Лицо Маэдроса, и без того бледное, стало почти прозрачным. Он снова посмотрел на отца.
— Тринадцать тысяч?.. — Маэдрос выдохнул это число как смертный приговор. — Более тринадцати тысяч ударов? Отец, как ты это вынес?! Плоть не может выдержать такого. Ты должен был превратиться в прах под первой же сотней розог Ольвэ!
— Там не было смерти, Нельяфинвэ, — тихо ответил Феанаро. — Голос не давал мне уйти в забытье. Каждая розга, каждый свист ивового прута Нолофинвэ и белой древесины Ольвэ входили в мою память навсегда. Я чувствовал, как кожа лопается, как мышцы превращаются в лохмотья, как кости начинают гореть от каждого касания. Но за каждый удар я видел за туманной преградой лицо. Одного воина, одну мать, одного ребенка Тэлери. Я видел, как они открывают глаза на берегу.
— Это не было геройством, — продолжал Феанаро. — Это было нудное, бесконечное, позорное умирание без конца. Последние тысячи ударов Ольвэ я уже не чувствовал как боль — это был просто огонь, пожирающий мой разум. Я лежал в собственной крови на том белом полу и только шептал: «Еще один. Еще за одного». Я вынес это, потому что знал: если я сломаюсь на тринадцатой тысяче, то те остальные останутся тенями.
— Тринадцать тысяч... — прошептал Майтимо, и его единственная рука невольно сжалась в кулак, впиваясь ногтями в ладонь. — Отец, ты ведь... ты ведь не должен был. Ты ведь Пламя.
Он вдруг захлебнулся рыданием, которое не вырвалось наружу, а заклокотало в груди. Он представил своего гордого, неистового отца, который всегда был для них символом непоколебимой силы, распластанным на полу в самом позорном положении, принимающим тысячи ударов по заднице от того самого Ольвэ, которого он презирал. Масштаб этой жертвы, смешанной с запредельным унижением, раздавил остатки его собственного отчаяния.
Маэдрос осознал, что всё это время, пока он висел на скале, проклиная свою слабость, его отец лежал здесь, в этом шатре, платя за его жизнь и за жизни тысяч других самой позорной монетой в мире. И если король нашел в себе силы пережить ТАКОЕ унижение, если он позволил Ольвэ считать удары по своей заднице ради спасения сыновей, то его собственный отказ от еды выглядел теперь не как «честь», а как жалкое, капризное малодушие.
— Ты принял на себя позор за всех нас, — прошептал Маэдрос, коснувшись здоровой рукой края туники отца. — А я... я жалел себя из-за одной руки. Прости меня. Я... я думал, что я один потерял всё, — Маэдрос медленно, преодолевая страшную слабость, потянулся рукой к краю постели отца, едва коснувшись его пальцев. — А ты отдал за нас даже свое имя.
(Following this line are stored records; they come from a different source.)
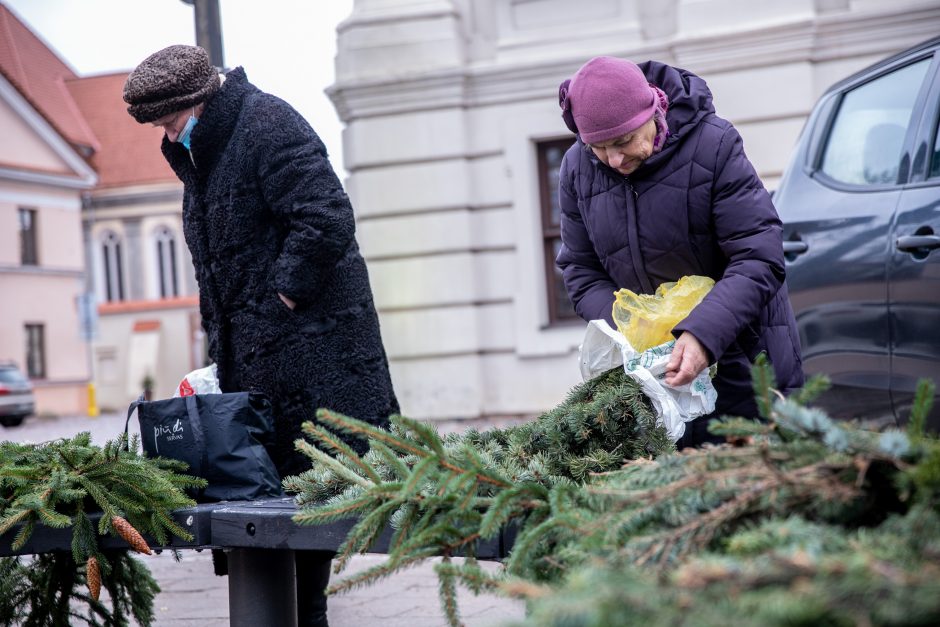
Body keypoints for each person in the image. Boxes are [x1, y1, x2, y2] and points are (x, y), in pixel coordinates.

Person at [123, 44, 399, 627]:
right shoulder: (204, 153)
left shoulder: (266, 123)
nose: (168, 136)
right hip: (259, 359)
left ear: (196, 101)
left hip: (315, 354)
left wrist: (284, 295)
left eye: (170, 121)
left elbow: (324, 214)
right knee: (273, 516)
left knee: (304, 513)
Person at [556, 56, 803, 447]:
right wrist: (634, 338)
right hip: (652, 384)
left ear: (654, 110)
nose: (615, 160)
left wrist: (702, 336)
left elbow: (760, 255)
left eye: (623, 141)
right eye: (599, 148)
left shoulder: (714, 144)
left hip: (746, 364)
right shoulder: (576, 169)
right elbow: (580, 270)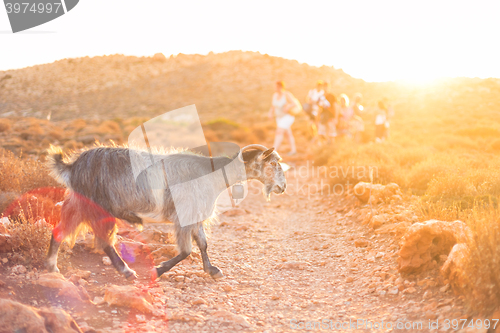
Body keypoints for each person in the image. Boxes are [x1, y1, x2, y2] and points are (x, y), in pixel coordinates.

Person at [268, 81, 297, 155]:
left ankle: (274, 151)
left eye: (276, 87)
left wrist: (288, 107)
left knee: (279, 131)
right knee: (288, 134)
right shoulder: (274, 95)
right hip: (279, 118)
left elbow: (294, 103)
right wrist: (270, 113)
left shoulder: (287, 94)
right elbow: (273, 106)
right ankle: (293, 150)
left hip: (287, 117)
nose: (275, 88)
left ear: (280, 87)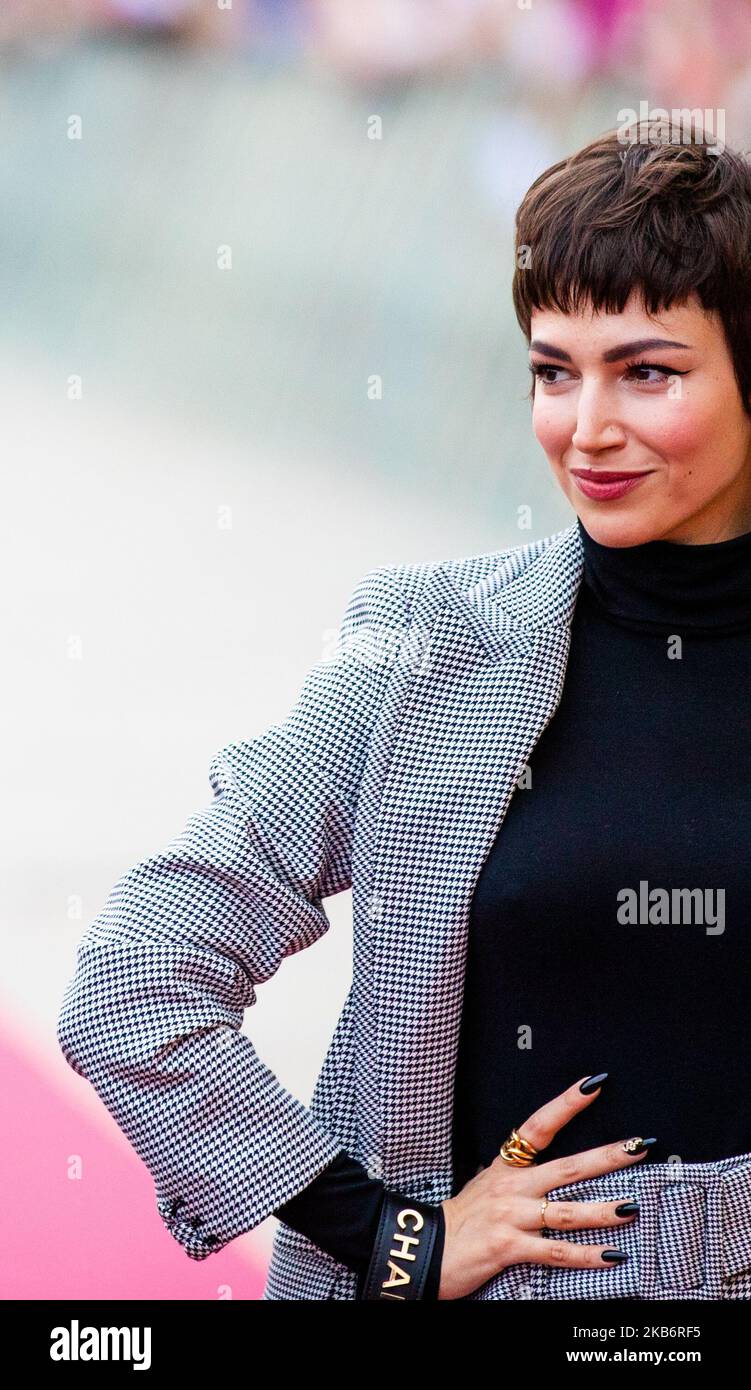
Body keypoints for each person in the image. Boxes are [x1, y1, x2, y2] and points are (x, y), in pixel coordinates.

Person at [57, 115, 751, 1300]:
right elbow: (139, 973)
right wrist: (388, 1234)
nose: (583, 428)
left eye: (646, 371)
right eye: (551, 370)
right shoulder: (427, 644)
Если ты терпишь это... если ты всё еще дышишь после такого... то кто я такой, чтобы сдаваться?
Он поднял взгляд на Нолофинвэ, стоявшего в тени, и в этом взгляде больше не было вражды — только горькое, взрослое понимание общей вины и общего искупления. Маэдрос повернулся обратно к Феанаро, и в его глазах, впервые за многие дни, блеснул слабый, но живой огонь.
— Дай мне... дай мне этот отвар, — хрипло произнес он, обращаясь к дяде, но не сводя глаз с отца. — Я буду есть. Я буду жить. Если твой позор вернул нам народ, то я не сделаю твою муку напрасной, умерев от голода как трус. Мы оба теперь отмечены, отец. Но мы оба — живы.